Sophia took the rattle and shook it near Jane’s ear. Jane stopped dismantling her bread roll, looked at the rattle, and reached for it with both hands. She shook it once, declared it acceptable, and returned to her bread.
“She has her father’s focus,” Hugo observed.
“She has her mother’s priorities,” Edward corrected.
Margaret cleared her throat.
“Lady Oldbarrow.” Hugo reached behind the blanket and produced a long, narrow box. “I saved the best for last.”
Aunt Margaret opened the box. Inside, resting on a bed of velvet, lay a pair of opera glasses. Mother-of-pearl handles, brass fittings, and lenses that caught the afternoon light and threw tiny rainbows across the garden.
Aunt Margaret lifted them. She held them to her eyes and examined the garden, then the house, then Hugo himself.
“The magnification is excellent,” she said. Her voice carried a roughness she would have denied. “Where did you find them?”
“A lens maker in Vienna. I told him they were for a woman who sees everything and forgives nothing. He said she sounded like his mother.”
Aunt Margaret lowered the glasses. She looked at Hugo for a long moment. Then she reached out and patted his hand.
“Acceptable,” she said. “You may continue to be married to my niece.”
“I am honored beyond measure.”
“You should be.” She raised her wine glass.
“Speaking of marriages, my godson Frederick wrote to me last month. He is thirty-two years old, a Duke himself, and has shown no inclination whatsoever toward finding a wife. I have told him this is unacceptable. The boy needs a woman with sense. If any of you know one, do send her north.”

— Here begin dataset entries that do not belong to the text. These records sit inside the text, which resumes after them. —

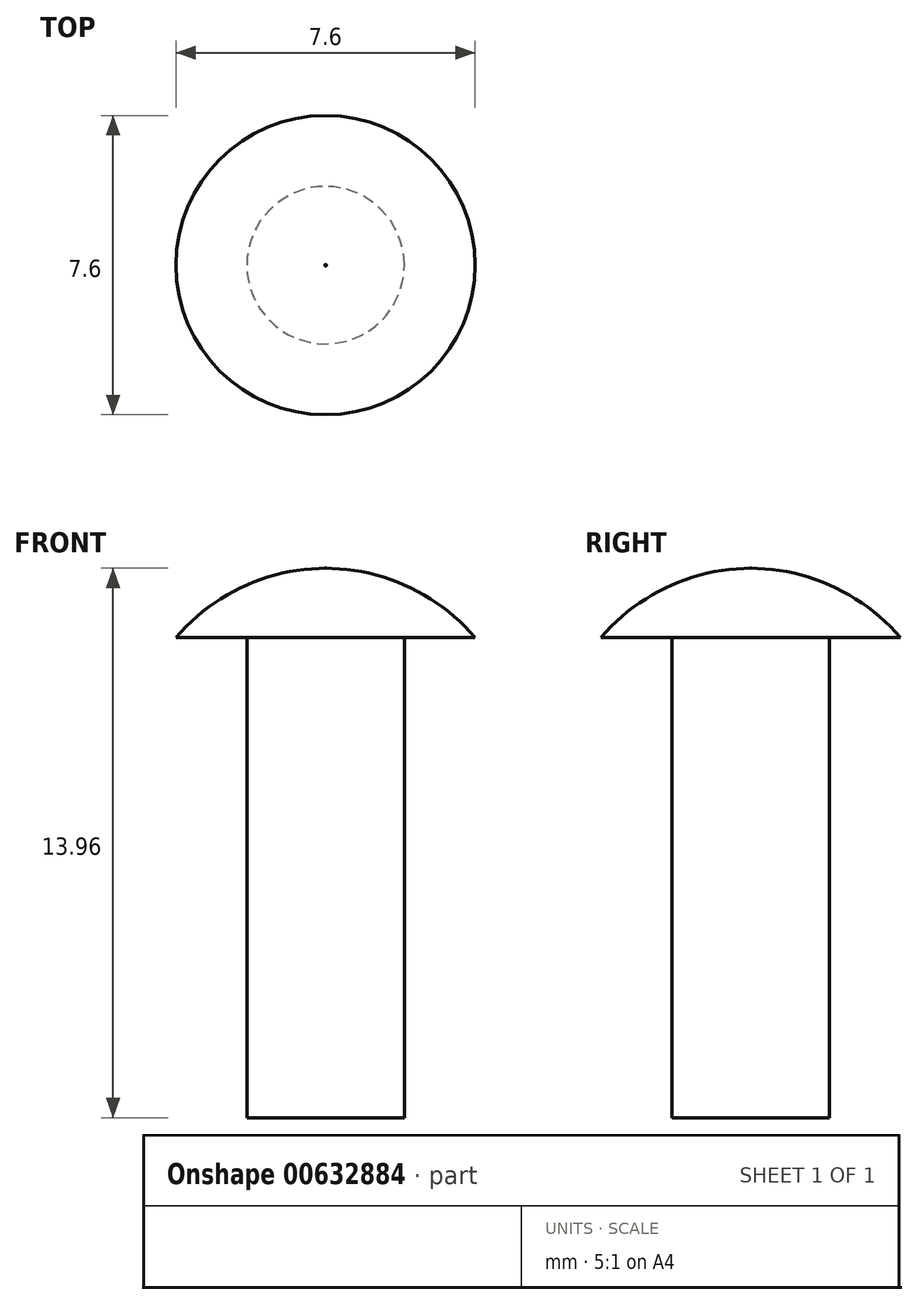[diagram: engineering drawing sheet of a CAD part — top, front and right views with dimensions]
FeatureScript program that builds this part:
annotation { "Feature Type Name" : "Feature", "Feature Type Description" : "" }
export const myFeature = defineFeature(function(context is Context, id is Id, definition is map)
    precondition{}
    {
        {
            var Q0;
            Q0=qCreatedBy(makeId("Front.planeOp"),FACE);
            var sketch = newSketch(context, id + "F0", { "sketchPlane" : qUnion([Q0])});
            skLineSegment(sketch, "E0", {"start": v(0, 18.64) * mm, "end": v(-3.8, 18.64) * mm});
            skArc(sketch, "E1", {"start": v(0, 20.4) * mm, "mid": v(-2.1, 19.93) * mm, "end": v(-3.8, 18.64) * mm});
            skLineSegment(sketch, "E2", {"start": v(0, 20.4) * mm, "end": v(0, 18.64) * mm});
            skLineSegment(sketch, "E3", {"start": v(-2, 18.64) * mm, "end": v(-2, 6.44) * mm});
            skLineSegment(sketch, "E4", {"start": v(-2, 6.44) * mm, "end": v(0, 6.44) * mm});
            skLineSegment(sketch, "E5", {"start": v(0, 6.44) * mm, "end": v(0, 18.64) * mm});
            skSolve(sketch);
        }
        {
            var Q0;
            {var subQ3=sQuery(id+"F0.wireOp",EDGE,"E1");Q0=makeQuery(id+"F0.imprint","IMPRINT",FACE,{"disambiguationData":[TD([[makeQuery(id+"F0.imprint","IMPRINT",EDGE,{"derivedFrom":subQ3}),1.0]])]});}
            var Q1;
            {var subQ2=sQuery(id+"F0.wireOp",EDGE,"E3");Q1=makeQuery(id+"F0.imprint","IMPRINT",FACE,{"disambiguationData":[TD([[makeQuery(id+"F0.imprint","IMPRINT",EDGE,{"derivedFrom":subQ2}),1.0]])]});}
            var Q2;
            Q2=sQuery(id+"F0.wireOp",EDGE,"E5");
            revolve(context, id + "F1", {"entities" : qUnion([Q0, Q1]), "axis" : qUnion([Q2]), "revolveType" : RevolveType.FULL});
        }
    });
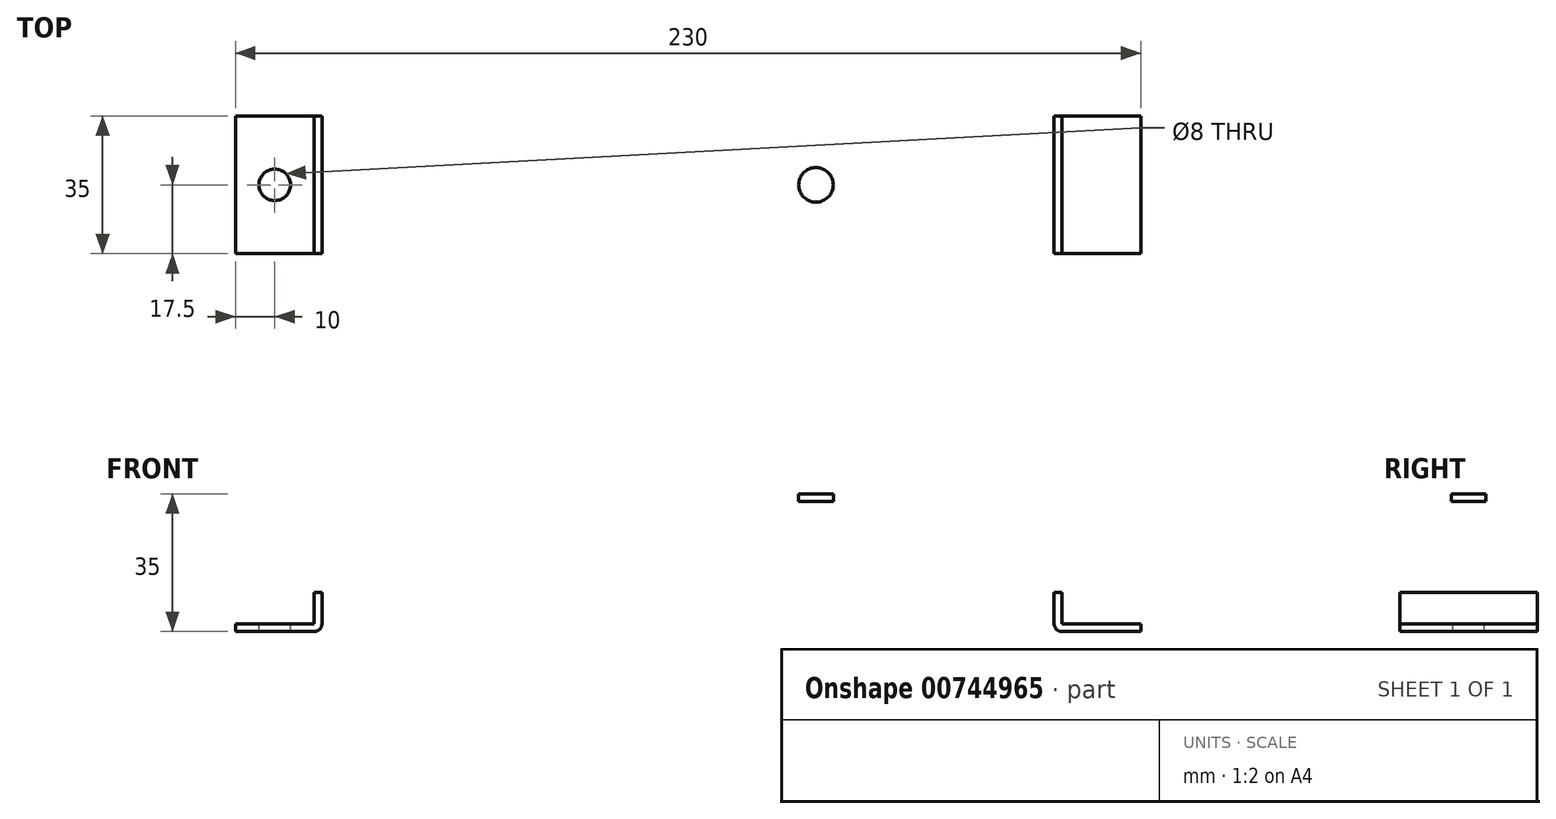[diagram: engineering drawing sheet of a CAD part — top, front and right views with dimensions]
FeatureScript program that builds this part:
annotation { "Feature Type Name" : "Feature", "Feature Type Description" : "" }
export const myFeature = defineFeature(function(context is Context, id is Id, definition is map)
    precondition{}
    {
        {
            var Q0;
            Q0=qCreatedBy(makeId("Front.planeOp"),FACE);
            var sketch = newSketch(context, id + "F0", { "sketchPlane" : qUnion([Q0])});
            skLineSegment(sketch, "E0.bottom", {"start": v(95, -5) * mm, "end": v(-95, -5) * mm});
            skLineSegment(sketch, "E0.left", {"start": v(95, -5) * mm, "end": v(95, -38) * mm});
            skLineSegment(sketch, "E0.right", {"start": v(-95, -5) * mm, "end": v(-95, -38) * mm});
            skLineSegment(sketch, "E1.bottom", {"start": v(-93, -40) * mm, "end": v(-115, -40) * mm});
            skLineSegment(sketch, "E1.top", {"start": v(-95, -38) * mm, "end": v(-115, -38) * mm});
            skLineSegment(sketch, "E1.right", {"start": v(-115, -40) * mm, "end": v(-115, -38) * mm});
            skLineSegment(sketch, "E2.MirrorCS", {"start": v(95, -38) * mm, "end": v(115, -38) * mm});
            skLineSegment(sketch, "E3.MirrorCS", {"start": v(115, -40) * mm, "end": v(115, -38) * mm});
            skLineSegment(sketch, "E4.MirrorCS", {"start": v(93, -40) * mm, "end": v(115, -40) * mm});
            skLineSegment(sketch, "E5.bottom", {"start": v(93, -7) * mm, "end": v(-93, -7) * mm});
            skLineSegment(sketch, "E5.left", {"start": v(93, -7) * mm, "end": v(93, -40) * mm});
            skLineSegment(sketch, "E5.right", {"start": v(-93, -7) * mm, "end": v(-93, -40) * mm});
            skPoint(sketch, "E5.middle", {"position": v(0, 0) * mm});
            skSolve(sketch);
        }
        {
            var Q0;
            Q0=makeQuery(id+"F0.imprint","IMPRINT",FACE,{"disambiguationData":[TD([[makeQuery(id+"F0.imprint","IMPRINT",EDGE,{"derivedFrom":sQuery(id+"F0.wireOp",EDGE,"KYryMLYI-daS0-5E23-TXuT-T7hqRafUo6E8.bottom")}),1.0]])]});
            var Q1;
            Q1=makeQuery(id+"F0.imprint","IMPRINT",FACE,{"disambiguationData":[TD([[makeQuery(id+"F0.imprint","IMPRINT",EDGE,{"derivedFrom":sQuery(id+"F0.wireOp",EDGE,"E0.bottom")}),1.0]])]});
            extrude(context, id + "F1", {"entities" : qUnion([Q0, Q1]), "endBound" : BoundingType.SYMMETRIC, "depth" : 35 * mm, "offsetDistance" : 25 * mm});
        }
        {
            var Q0;
            Q0=makeQuery(id+"F1.opExtrude","SWEPT_FACE",FACE,{"disambiguationData":[OSD([sQuery(id+"F0.wireOp",EDGE,"E1.top")])]});
            var sketch = newSketch(context, id + "F2", { "sketchPlane" : qUnion([Q0])});
            skCircle(sketch, "E6", {"center": v(-105, 0) * mm, "radius": 4 * mm});
            skPoint(sketch, "E6.centerSnap0", {"position": v(-105, -17.5) * mm});
            skPoint(sketch, "E6.centerSnap1", {"position": v(-115, 0) * mm});
            skCircle(sketch, "E7.MirrorC", {"center": v(105, 0) * mm, "radius": 4 * mm});
            skSolve(sketch);
        }
        {
            var Q0;
            Q0=makeQuery(id+"F2.imprint","IMPRINT",FACE,{"disambiguationData":[TD([[makeQuery(id+"F2.imprint","IMPRINT",EDGE,{"derivedFrom":sQuery(id+"F2.wireOp",EDGE,"E6")}),1.0]])]});
            var Q1;
            Q1=makeQuery(id+"F2.imprint","IMPRINT",FACE,{"disambiguationData":[TD([[makeQuery(id+"F2.imprint","IMPRINT",EDGE,{"derivedFrom":sQuery(id+"F2.wireOp",EDGE,"E7.MirrorC")}),-1.0]])]});
            extrude(context, id + "F3", {"entities" : qUnion([Q0, Q1]), "operationType" : NewBodyOperationType.REMOVE, "oppositeDirection" : true, "depth" : 25 * mm, "offsetDistance" : 25 * mm});
        }
        {
            var Q0;
            Q0=makeQuery(id+"F1.opExtrude","SWEPT_FACE",FACE,{"disambiguationData":[OSD([sQuery(id+"F0.wireOp",EDGE,"E0.bottom")])]});
            var sketch = newSketch(context, id + "F4", { "sketchPlane" : qUnion([Q0])});
            skCircle(sketch, "E8", {"center": v(-32.5, 0) * mm, "radius": 4.4 * mm});
            skCircle(sketch, "E9.MirrorC", {"center": v(32.5, 0) * mm, "radius": 4.4 * mm});
            skSolve(sketch);
        }
        {
            var Q0;
            Q0=makeQuery(id+"F4.imprint","IMPRINT",FACE,{"disambiguationData":[TD([[makeQuery(id+"F4.imprint","IMPRINT",EDGE,{"derivedFrom":sQuery(id+"F4.wireOp",EDGE,"E8")}),1.0]])]});
            var Q1;
            Q1=makeQuery(id+"F4.imprint","IMPRINT",FACE,{"disambiguationData":[TD([[makeQuery(id+"F4.imprint","IMPRINT",EDGE,{"derivedFrom":sQuery(id+"F4.wireOp",EDGE,"E9.MirrorC")}),-1.0]])]});
            extrude(context, id + "F5", {"entities" : qUnion([Q0, Q1]), "operationType" : NewBodyOperationType.REMOVE, "oppositeDirection" : true, "depth" : 25 * mm, "offsetDistance" : 25 * mm});
        }
        {
            var Q0;
            Q0=makeQuery(id+"F1.opExtrude","SWEPT_EDGE",EDGE,{"disambiguationData":[OSD([sQuery(id+"F0.wireOp",EDGE,"E0.bottom"),sQuery(id+"F0.wireOp",EDGE,"E0.left")])]});
            var Q1;
            Q1=makeQuery(id+"F1.opExtrude","SWEPT_EDGE",EDGE,{"disambiguationData":[OSD([sQuery(id+"F0.wireOp",EDGE,"E0.bottom"),sQuery(id+"F0.wireOp",EDGE,"E0.right")])]});
            var Q2;
            Q2=makeQuery(id+"F1.opExtrude","SWEPT_EDGE",EDGE,{"disambiguationData":[OSD([sQuery(id+"F0.wireOp",EDGE,"E1.bottom"),sQuery(id+"F0.wireOp",EDGE,"E5.right")])]});
            var Q3;
            Q3=makeQuery(id+"F1.opExtrude","SWEPT_EDGE",EDGE,{"disambiguationData":[OSD([sQuery(id+"F0.wireOp",EDGE,"E4.MirrorCS"),sQuery(id+"F0.wireOp",EDGE,"E5.left")])]});
            fillet(context, id + "F6", {"entities" : qUnion([Q0, Q1, Q2, Q3]), "radius" : 2 * mm, "tangentPropagation" : true, "allowEdgeOverflow" : false});
        }
    });
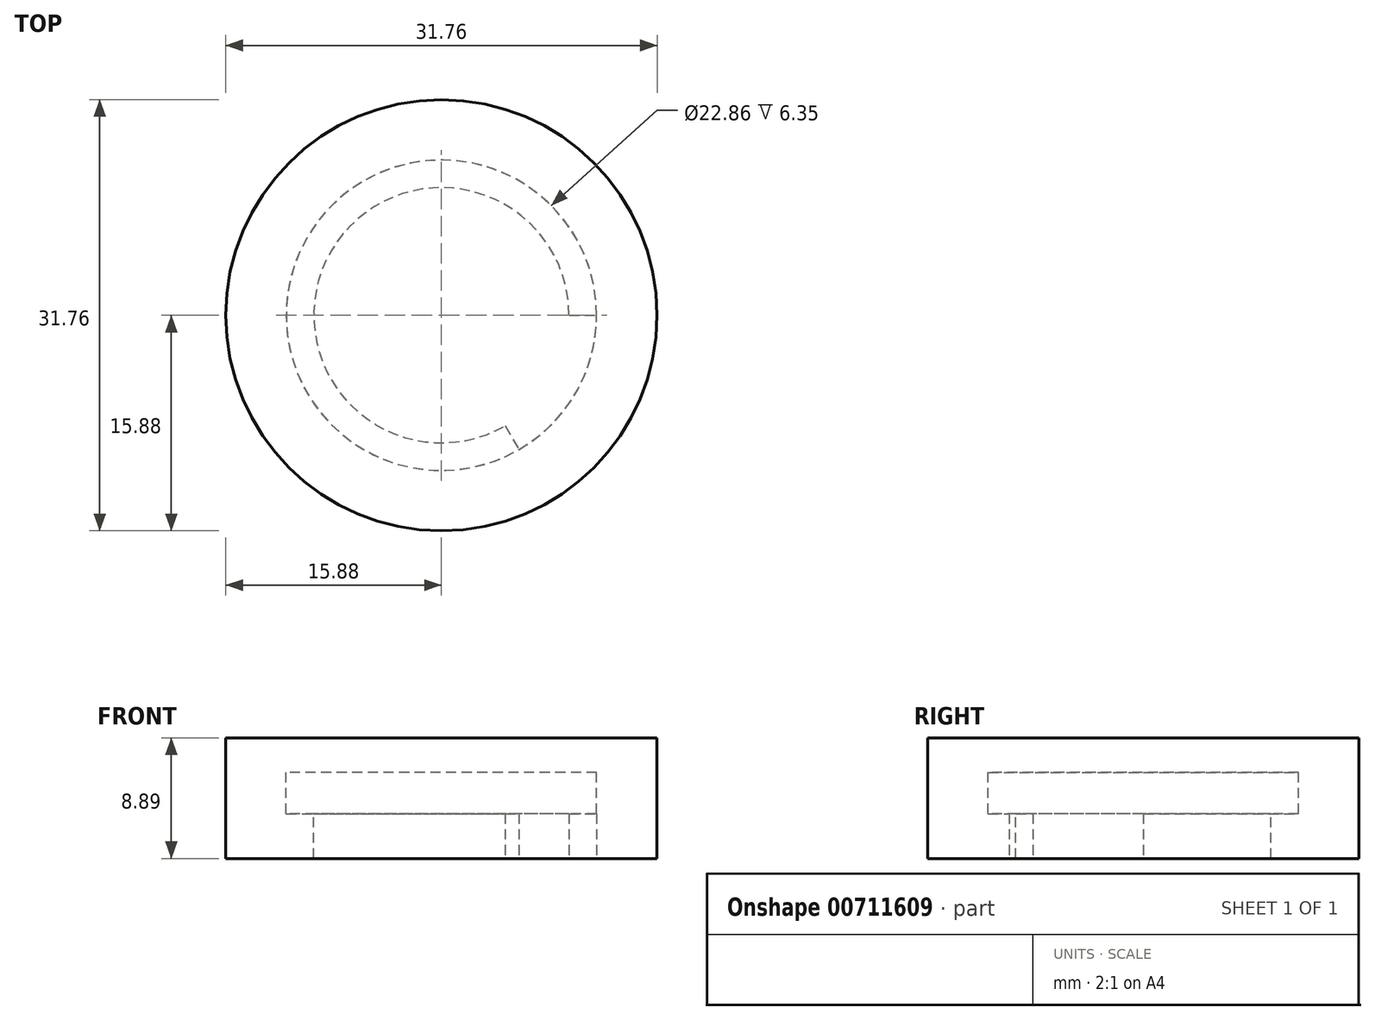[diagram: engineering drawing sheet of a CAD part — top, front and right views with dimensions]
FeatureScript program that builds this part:
annotation { "Feature Type Name" : "Feature", "Feature Type Description" : "" }
export const myFeature = defineFeature(function(context is Context, id is Id, definition is map)
    precondition{}
    {
        {
            var Q0;
            Q0=qCreatedBy(makeId("Top.planeOp"),FACE);
            var sketch = newSketch(context, id + "F0", { "sketchPlane" : qUnion([Q0])});
            skCircle(sketch, "E0", {"center": v(0, 0) * mm, "radius": 15.88 * mm});
            skSolve(sketch);
        }
        {
            var Q0;
            Q0 = qSketchRegion(id + "F0", true);
            extrude(context, id + "F1", {"entities" : qUnion([Q0]), "depth" : 8.9 * mm, "offsetDistance" : 25.4 * mm});
        }
        {
            var Q0;
            Q0=qCreatedBy(makeId("Front.planeOp"),FACE);
            var sketch = newSketch(context, id + "F2", { "sketchPlane" : qUnion([Q0])});
            skLineSegment(sketch, "E1", {"start": v(0, 6.35) * mm, "end": v(11.43, 6.35) * mm});
            skLineSegment(sketch, "E2", {"start": v(11.43, 6.35) * mm, "end": v(11.43, 3.3) * mm});
            skLineSegment(sketch, "E3", {"start": v(11.43, 3.3) * mm, "end": v(9.4, 3.3) * mm});
            skLineSegment(sketch, "E4", {"start": v(9.4, 3.3) * mm, "end": v(9.4, 0) * mm});
            skLineSegment(sketch, "E5", {"start": v(9.4, 0) * mm, "end": v(0, 0) * mm});
            skLineSegment(sketch, "E6", {"start": v(0, 0) * mm, "end": v(0, 6.35) * mm});
            skSolve(sketch);
        }
        {
            var Q0;
            Q0 = qSketchRegion(id + "F2", true);
            var Q1;
            Q1=sQuery(id+"F2.wireOp",EDGE,"E6");
            revolve(context, id + "F3", {"operationType" : NewBodyOperationType.REMOVE, "surfaceOperationType" : NewSurfaceOperationType.NEW, "entities" : qUnion([Q0]), "axis" : qUnion([Q1]), "revolveType" : RevolveType.FULL, "oppositeDirection" : true});
        }
        {
            var Q0;
            Q0=qCreatedBy(makeId("Front.planeOp"),FACE);
            var sketch = newSketch(context, id + "F4", { "sketchPlane" : qUnion([Q0])});
            skLineSegment(sketch, "E7.bottom", {"start": v(9.4, 3.3) * mm, "end": v(11.43, 3.3) * mm});
            skLineSegment(sketch, "E7.top", {"start": v(9.4, 0) * mm, "end": v(11.43, 0) * mm});
            skLineSegment(sketch, "E7.left", {"start": v(9.4, 3.3) * mm, "end": v(9.4, 0) * mm});
            skLineSegment(sketch, "E7.right", {"start": v(11.43, 3.3) * mm, "end": v(11.43, 0) * mm});
            skLineSegment(sketch, "E8", {"start": v(0, 0) * mm, "end": v(0, 4) * mm, "construction": true});
            skSolve(sketch);
        }
        {
            var Q0;
            Q0 = qSketchRegion(id + "F4", true);
            var Q1;
            Q1=sQuery(id+"F2.wireOp",EDGE,"E6");
            revolve(context, id + "F5", {"operationType" : NewBodyOperationType.REMOVE, "surfaceOperationType" : NewSurfaceOperationType.NEW, "entities" : qUnion([Q0]), "axis" : qUnion([Q1]), "revolveType" : RevolveType.ONE_DIRECTION, "oppositeDirection" : true, "angle" : 60 * degree});
        }
    });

“I shall keep my eyes open, Lady Oldbarrow,” Edward said.
“See that you do. I will not have my godson die a bachelor. It reflects poorly on my influence.”
Lily looked at Hugo. He looked at her. The afternoon light caught the amber of his eyes, and the warmth in his expression held no performance and no mask.
She took his hand.
“We have one more announcement,” she said.
The garden went still. Lady Brimsey’s embroidery froze mid-stitch. Lord Brimsey pushed his hat back. Margaret lowered her wine. Sophia’s hand stilled on Jane’s hair. Edward’s gaze sharpened.
“I am expecting a child.”
The silence lasted one second. Lady Brimsey’s shriek of joy sent three birds out of the oak tree. She launched herself from the bench and seized Lily in an embrace that threatened to crack ribs.
“A grandchild! Henry! A grandchild!”
Lord Brimsey rose from the bench. His eyes glistened. His chin trembled. He walked to his daughter and wrapped his arms around both her and his wife and held them.
Sophia set Jane on the blanket and pulled Lily into a hug.
“Sister.” Sophia’s voice cracked. “Oh, sister.”
“Do not cry, or I will cry, and Mama is already crying enough for all of us.”
“Oh, stop it, you. My baby sister is having a baby!” Sophia pressed her face against Lily’s shoulder and laughed and cried at the same time.